* Excerpt provided *
Our studies revealed the complexity of interactions among the three PT systems, with widespread combinations of the various components of all three systems and coexistence of two or more gene clusters in the same organism (Fig. 1, Supplementary Data 3). These evolutionary co-occurrences likely reflect a fitness advantage, such as that observed for the presence of Dnd and Ssp together, which provides complementary and synergistic protection against temperate and lytic phages as well as phage induction50. The co-occurrence of combinations of all three established PT systems and two putative systems in Cyanobacteria supports the hypothesis of an evolutionary divergence that may originate from a sulfur-based metabolism in an ancient Cyanobacteria ancestor9. We found that 7 strains harboring the dndBCD-brxCZL type gene islands, while 7 out of 40 strains harboring the sspBCDB-brxCZL type (or similar) gene islands are Cyanobacteria, and 3 of 40 are Deinococcota. Phylogenetic analyses suggest that Deinococcota and Cyanobacteria are both relatively close to the root of the bacterial tree of life51, which agrees with the argument that dnd systems originated in ancient Cyanobacteria after the Great Oxygenation Event9. Similarly, BREX systems have also been found in branches near the root of the bacterial tree and deep branches35. All four PT systems contain a gene encoding a PAPS reductase domain protein that has been proposed to be involved in the initial sulfur mobilization step5. The observation of a bias toward brx-based PT systems and the unique biochemical properties of PTs raise questions about the role of PT epigenetics in the human gut microbiome in health and disease.

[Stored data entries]
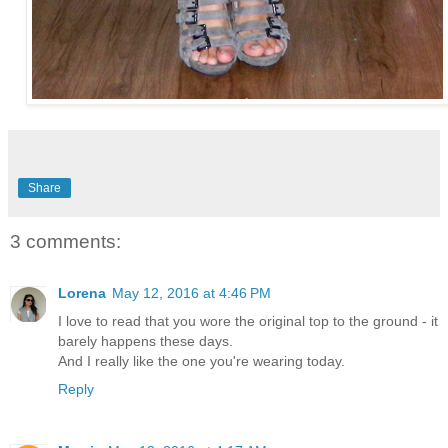
Share
3 comments:
Lorena
May 12, 2016 at 4:46 PM
I love to read that you wore the original top to the ground - it
barely happens these days.
And I really like the one you're wearing today.
Reply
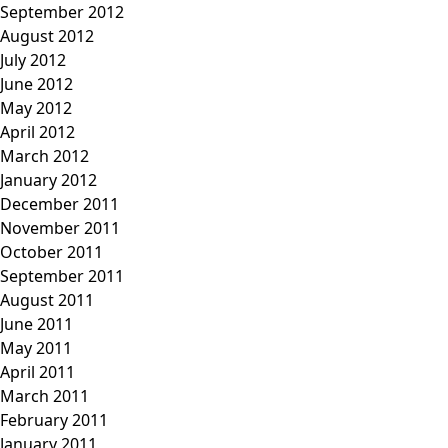
September 2012
August 2012
July 2012
June 2012
May 2012
April 2012
March 2012
January 2012
December 2011
November 2011
October 2011
September 2011
August 2011
June 2011
May 2011
April 2011
March 2011
February 2011
January 2011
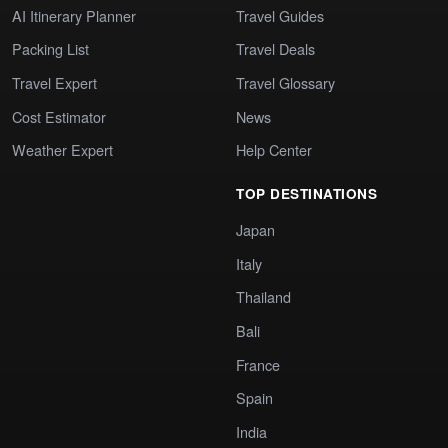
AI Itinerary Planner
Travel Guides
Packing List
Travel Deals
Travel Expert
Travel Glossary
Cost Estimator
News
Weather Expert
Help Center
TOP DESTINATIONS
Japan
Italy
Thailand
Bali
France
Spain
India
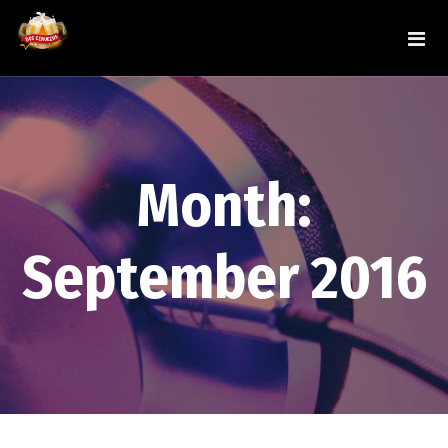
Month:
September 2016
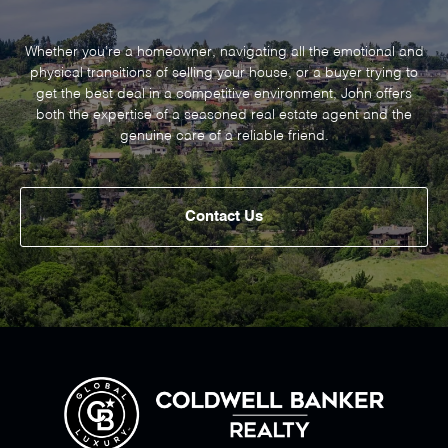
Whether you’re a homeowner, navigating all the emotional and
physical transitions of selling your house, or a buyer trying to
get the best deal in a competitive environment, John offers
both the expertise of a seasoned real estate agent and the
genuine care of a reliable friend.
Contact Us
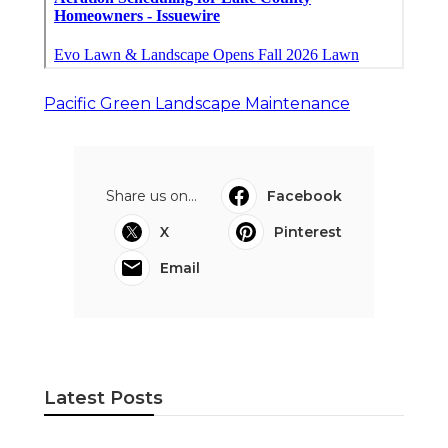
Pacific Green Landscape Maintenance
Share us on...
Facebook
X
Pinterest
Email
Latest Posts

* Exercises *
- A) Answer these questions from the PT systems passage, one line each:
(i) Which two systems together give complementary and synergistic protection against temperate and lytic phages?
(ii) Of the 40 strains with sspBCDB-brxCZL type (or similar) gene islands, how many are Deinococcota?
(iii) All four PT systems contain a gene encoding what kind of protein?
- B) For each statement, say yes or no on whether it agrees with the PT systems passage, and quote the words that decide it:
(i) BREX systems have been found in branches near the root of the bacterial tree.
(ii) Dnd systems are said to have originated before the Great Oxygenation Event.
(iii) Deinococcota are placed far from the root of the bacterial tree of life.
- C) Pick up the PT systems passage after its final sentence and go on with it.
These rows are separate material and are not part of the PT systems passage.

* Task-by-task results *
- A)
(i) Dnd and Ssp
(ii) 3
(iii) A PAPS reductase domain protein

- B)
(i) Yes: "BREX systems have also been found in branches near the root of the bacterial tree and deep branches"
(ii) No: "dnd systems originated in ancient Cyanobacteria after the Great Oxygenation Event"
(iii) No: "Deinococcota and Cyanobacteria are both relatively close to the root of the bacterial tree of life"

- C)
Methods
Bacterial strains and growth conditions
Bacteria revived from BIO-ML and GMbC were cultured as previously decribed25. Parabacteroides spp. and Bacteroides spp., E. faecalis, and BIO-ML isolates were grown on ASF plates (Becton Dickinson) and BHIS plates52, BHI plates (Becton Dickinson), and Brucella agar (Catalog #AS-141, Anaerobe Systems, Morgan Hill, CA), respectively. Culture manipulations were performed at 37 °C in an anaerobic chamber with an atmosphere of 2.5-3.5% hydrogen, 10% carbon dioxide, and the remainder nitrogen. Growth on agar plates was harvested with phosphate-buffered saline (Catalog #10010-023, Gibco, Paisley, PA). The bacterial suspensions were pelleted by centrifugation at 4000×g for 15 min at ambient temperature. The supernatant was removed, and the pellets were stored at −20 °C.
Bacterial stains and plasmids used and generated for BREX 4 system deletion and reconstruction are listed in Supplementary Table S1. Bacteroidales strains were grown in basal liquid medium53 or on BHIS plates52. Antibiotics used for selection include erythromycin (10 µg/mL), gentamicin (200 µg/mL), and anhydrotetracycline (50 ng/mL). E. coli S17 λ pir was grown in LB broth or plates with carbenicillin (100 µg/mL) added for selection.
Creation of deletion mutants and complementing clones
Internal non-polar deletion mutants of brx genes, including mcrA (HMPREF1532_02792), brxC (HMPREF1532_02793), brxZ (HMPREF1532_02794), brxL (HMPREF1532_02795), and Bs02796 (HMPREF1532_02796), were constructed by amplifying DNA upstream and downstream of each gene using the synthetic primers listed in Supplementary Table S2. These flanking pieces were cloned into BamHI-digested pLBG1352 using NEBuilder (New England BioLabs) and transformed into E. coli S17 λ pir. PCR confirmed plasmids were sequenced (Plasmidsaurus) to confirm correct error-free PCR amplification. The correct construct was conjugally transferred from E. coli into B. salyersiae and cointegrates were selected on gentamycin/erythromycin. Double recombination cross-outs were selected on BHIS plates with anhydrotetracycline (aTC, 50 ng/ml) and screened via PCR for mutant genotype.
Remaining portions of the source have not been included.